The MarcEditor divides a file of MARC records into ‘pages’ of 100 records. You can scroll up and down the page of MARC records using the scroll bar as usual, but to see the next 100 records you need to use the Next/Previous page controls which are at the bottom left of the screen. The MarcEditor can handle very large files of MARC records, because it never tries to load all the records at the same time.
Setting MarcEditor Preferences
You can adjust the number of records displayed per ‘page’ through the MarcEditor preferences which can be accessed through the Edit → Preferences menu option from the MarcEditor, or through the ‘Settings’ icon on the opening screen of MarcEdit.
Within the MarcEditor preferences, you can adjust the font and font
size within the MarcEditor. You can also set your character encoding
defaults. If you navigate to File Associations within the Preferences
window, you can select Associate (*.mrc
) files with the
MarcBreaker and Associate (*.mrk
) files with the
MarcEditor.
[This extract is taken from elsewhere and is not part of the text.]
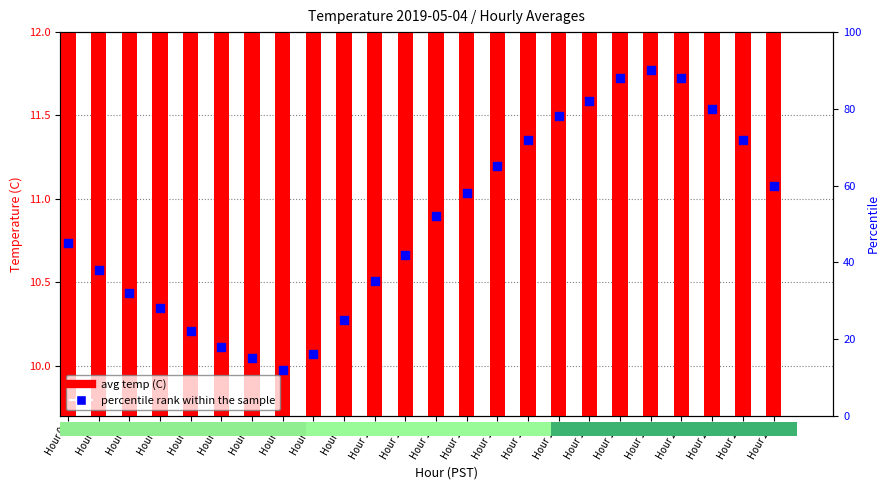

Which series contains the highest Y value?

percentile rank within the sample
Setting these file associations will make it easy to break
.mrc
files and edit .mrk
files.
If you change your preferences for the MarcEditor, the tool used to work with MARC data, you can always go back to the default settings.
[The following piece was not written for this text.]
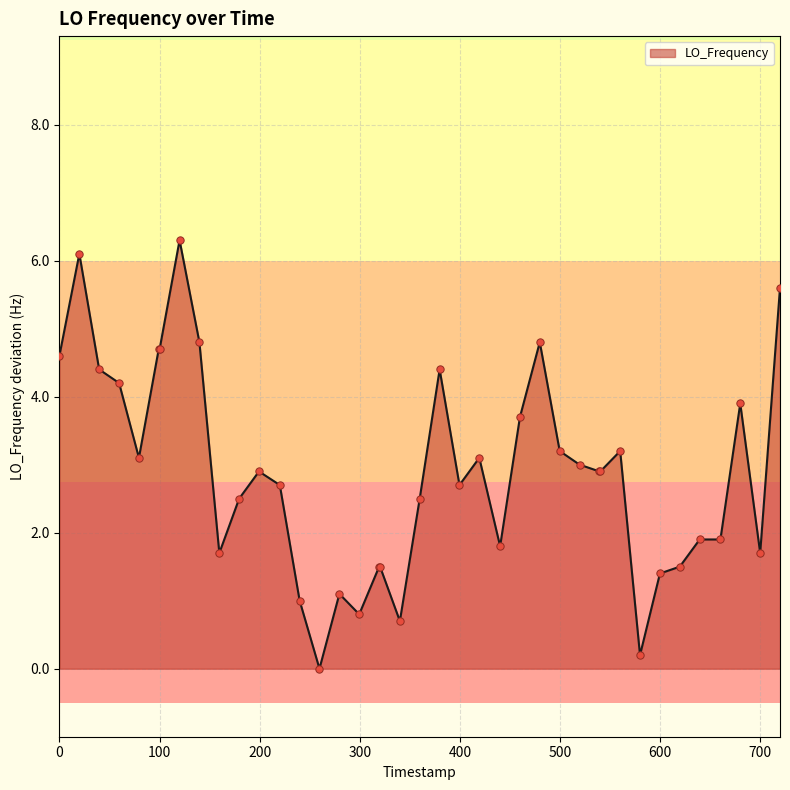

What is the difference between the maximum and minimum values?

6.3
Reset settings for the MarcEditor in Preferences
- Click Edit → Preferences
- Select “MarcEditor” in the Preferences window in the left-hand pane
- In the right-hand pane, under Set MarcEditor Font Properties, select Set Defaults
- Click Ok
Behavior when you reset your preferences and other popup windows
When you click Ok to reset preferences, there is a chance that the popup window for Preferences and/or even MarcEdit main menu will close. If the MarcEdit main menu closes, sometimes it will reopen. If it does not, then click on MarcEdit again on your desktop to reopen the application.
It should be noted that not all MarcEdit popup windows will close automatically such as Find, Replace, or the MarcValidator. However, the Select Records for Edit temporary editor will close if you click Save. These idiosyncracies for each will be covered in their upcoming episodes.
Key Points
- MarcEdit can work with a variety of file formats
- The MARC Tools Icon allow you to convert data from one file format to another
- The MarcEditor works with a MarcEdit specific mnemonic format of MARC records (.mrk)
- It is necessary to break a MARC binary file to work with that MARC data in the MarcEditor. The extension of these easily readable MARC files are .mrk rather than the binary extension of .mrc
- Understanding the layout (syntax) of MARC records in the MarcEditor is key to working with the records.